> [TASK DETAILS]
Beginning with the line containing "Figure 9. SEM", give every line again exactly as it is, ending with the last line of the entries.

> [DATA SUPPLIED]
<<<<
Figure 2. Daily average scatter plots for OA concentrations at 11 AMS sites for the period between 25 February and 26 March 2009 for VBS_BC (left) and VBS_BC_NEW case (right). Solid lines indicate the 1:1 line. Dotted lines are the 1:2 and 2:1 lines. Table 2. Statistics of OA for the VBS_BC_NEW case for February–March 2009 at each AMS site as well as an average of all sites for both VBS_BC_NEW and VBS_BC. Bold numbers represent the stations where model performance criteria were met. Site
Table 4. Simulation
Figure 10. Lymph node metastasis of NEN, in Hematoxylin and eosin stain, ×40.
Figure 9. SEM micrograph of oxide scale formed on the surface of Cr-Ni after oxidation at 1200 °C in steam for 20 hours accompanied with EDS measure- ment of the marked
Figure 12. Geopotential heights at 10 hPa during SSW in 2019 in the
>>>>
> [RESPONSE AREA]
Figure 9. SEM micrograph of oxide scale formed on the surface of Cr-Ni after oxidation at 1200 °C in steam for 20 hours accompanied with EDS measure- ment of the marked
Figure 12. Geopotential heights at 10 hPa during SSW in 2019 in the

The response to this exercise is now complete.